The GUI provides three tabs:
- **Single Episode** — Mine one video/subtitle pair with file selectors and progress tracking
- **Batch Processing** — Queue multiple series for sequential processing
- **Settings** — Configure Anki connection, media extraction, dictionary, and word filtering options

## Configuration

All settings can be adjusted in the GUI Settings tab.

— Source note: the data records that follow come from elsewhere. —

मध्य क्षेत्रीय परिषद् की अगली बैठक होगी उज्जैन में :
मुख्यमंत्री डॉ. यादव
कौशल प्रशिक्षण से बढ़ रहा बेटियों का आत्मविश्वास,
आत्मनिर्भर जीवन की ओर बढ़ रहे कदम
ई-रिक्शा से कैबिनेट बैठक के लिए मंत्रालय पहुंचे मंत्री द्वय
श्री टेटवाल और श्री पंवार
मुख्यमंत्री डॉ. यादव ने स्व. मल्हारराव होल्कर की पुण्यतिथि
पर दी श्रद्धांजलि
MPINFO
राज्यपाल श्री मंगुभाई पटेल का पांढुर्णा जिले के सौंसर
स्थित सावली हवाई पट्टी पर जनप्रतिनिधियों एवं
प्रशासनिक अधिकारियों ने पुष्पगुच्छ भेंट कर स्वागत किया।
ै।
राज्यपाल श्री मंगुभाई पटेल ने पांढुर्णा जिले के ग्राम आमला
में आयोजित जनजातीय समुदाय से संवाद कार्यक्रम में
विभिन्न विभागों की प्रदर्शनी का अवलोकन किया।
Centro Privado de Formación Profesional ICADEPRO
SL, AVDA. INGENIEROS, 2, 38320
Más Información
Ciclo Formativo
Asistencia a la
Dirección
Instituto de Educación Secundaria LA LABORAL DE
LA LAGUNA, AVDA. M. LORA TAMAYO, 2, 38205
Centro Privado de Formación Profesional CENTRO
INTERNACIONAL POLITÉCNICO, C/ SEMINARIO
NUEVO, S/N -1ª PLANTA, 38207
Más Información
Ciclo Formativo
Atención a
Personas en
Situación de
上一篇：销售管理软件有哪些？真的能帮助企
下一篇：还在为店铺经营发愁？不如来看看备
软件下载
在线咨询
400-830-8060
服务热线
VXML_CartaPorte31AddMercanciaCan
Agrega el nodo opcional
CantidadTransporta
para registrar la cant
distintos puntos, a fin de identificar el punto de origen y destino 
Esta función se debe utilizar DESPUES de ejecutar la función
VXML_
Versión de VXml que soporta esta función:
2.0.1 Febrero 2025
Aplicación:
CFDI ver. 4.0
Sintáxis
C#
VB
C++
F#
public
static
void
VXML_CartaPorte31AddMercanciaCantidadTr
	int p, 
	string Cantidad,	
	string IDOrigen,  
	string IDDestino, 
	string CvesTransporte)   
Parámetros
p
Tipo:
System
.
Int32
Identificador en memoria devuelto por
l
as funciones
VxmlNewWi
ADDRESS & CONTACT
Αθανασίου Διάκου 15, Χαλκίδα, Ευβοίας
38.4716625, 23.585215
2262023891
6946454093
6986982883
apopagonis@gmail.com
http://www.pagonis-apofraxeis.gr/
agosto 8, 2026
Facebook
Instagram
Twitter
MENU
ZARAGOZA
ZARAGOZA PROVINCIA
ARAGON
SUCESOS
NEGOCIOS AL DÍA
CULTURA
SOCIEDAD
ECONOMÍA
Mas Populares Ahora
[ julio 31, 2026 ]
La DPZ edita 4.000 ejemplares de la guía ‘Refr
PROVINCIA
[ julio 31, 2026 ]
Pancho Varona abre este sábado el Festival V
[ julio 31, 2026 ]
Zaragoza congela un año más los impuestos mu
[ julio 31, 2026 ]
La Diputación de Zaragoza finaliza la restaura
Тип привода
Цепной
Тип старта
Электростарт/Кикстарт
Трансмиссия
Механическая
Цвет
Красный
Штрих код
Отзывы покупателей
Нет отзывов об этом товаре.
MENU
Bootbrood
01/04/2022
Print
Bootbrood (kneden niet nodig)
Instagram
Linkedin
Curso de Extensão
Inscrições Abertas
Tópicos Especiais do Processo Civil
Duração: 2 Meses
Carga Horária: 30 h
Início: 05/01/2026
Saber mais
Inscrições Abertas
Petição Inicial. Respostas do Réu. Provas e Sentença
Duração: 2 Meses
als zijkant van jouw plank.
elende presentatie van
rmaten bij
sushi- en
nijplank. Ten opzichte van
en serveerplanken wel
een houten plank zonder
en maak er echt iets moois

Here are the key options:

| Setting                | Default        | Description                                 |
|------------------------|----------------|---------------------------------------------|
| `anki_deck_name`       | `"Anki Miner"` | Target Anki deck                            |
| `anki_note_type`       | `"Lapis"`      | Note type to use                            |
| `audio_padding`        | `0.3`          | Seconds added before/after audio clips      |
| `screenshot_offset`    | `1.0`          | Seconds after subtitle start for screenshot |
| `min_word_length`      | `2`            | Minimum characters per word                 |
| `max_parallel_workers` | `6`            | Concurrent ffmpeg processes                 |
| `use_offline_dict`     | `true`         | Use JMdict instead of Jisho API             |
| `subtitle_offset`      | `0.0`          | Global subtitle timing adjustment           |

GUI settings are saved to `~/.anki_miner/gui_config.json`. CLI commands use the default values shown above.

## Troubleshooting

| Issue                    | Solution                                                                         |
|--------------------------|----------------------------------------------------------------------------------|
| "Cannot connect to Anki" | Start Anki and ensure AnkiConnect is installed                                   |
| "Deck not found"         | Create the deck in Anki or update the deck name in settings                      |
| "Note type not found"    | Import the Lapis note type (see Installation above) or configure your own        |
| "ffmpeg not found"       | Install ffmpeg and add to PATH                                                   |
| "JMdict file not found"  | Download to `~/.anki_miner/` (see Installation above) or disable offline dictionary |
| Audio is wrong language  | The tool tries Japanese audio tracks first, then falls back to the default track |
| Subtitles out of sync    | Use `--offset` (CLI) or the subtitle offset control (GUI) to adjust timing       |

## Issues and Contributing

Found a bug or have an idea for a feature? [Open an issue](https://github.com/0xzerolight/anki_miner/issues) — all bug reports and suggestions are welcome.

Pull requests are also welcome. See [CONTRIBUTING.md](CONTRIBUTING.md) for development setup and guidelines.

## License

This project is licensed under the GNU General Public License v3.0 — see the [LICENSE](LICENSE) file for details.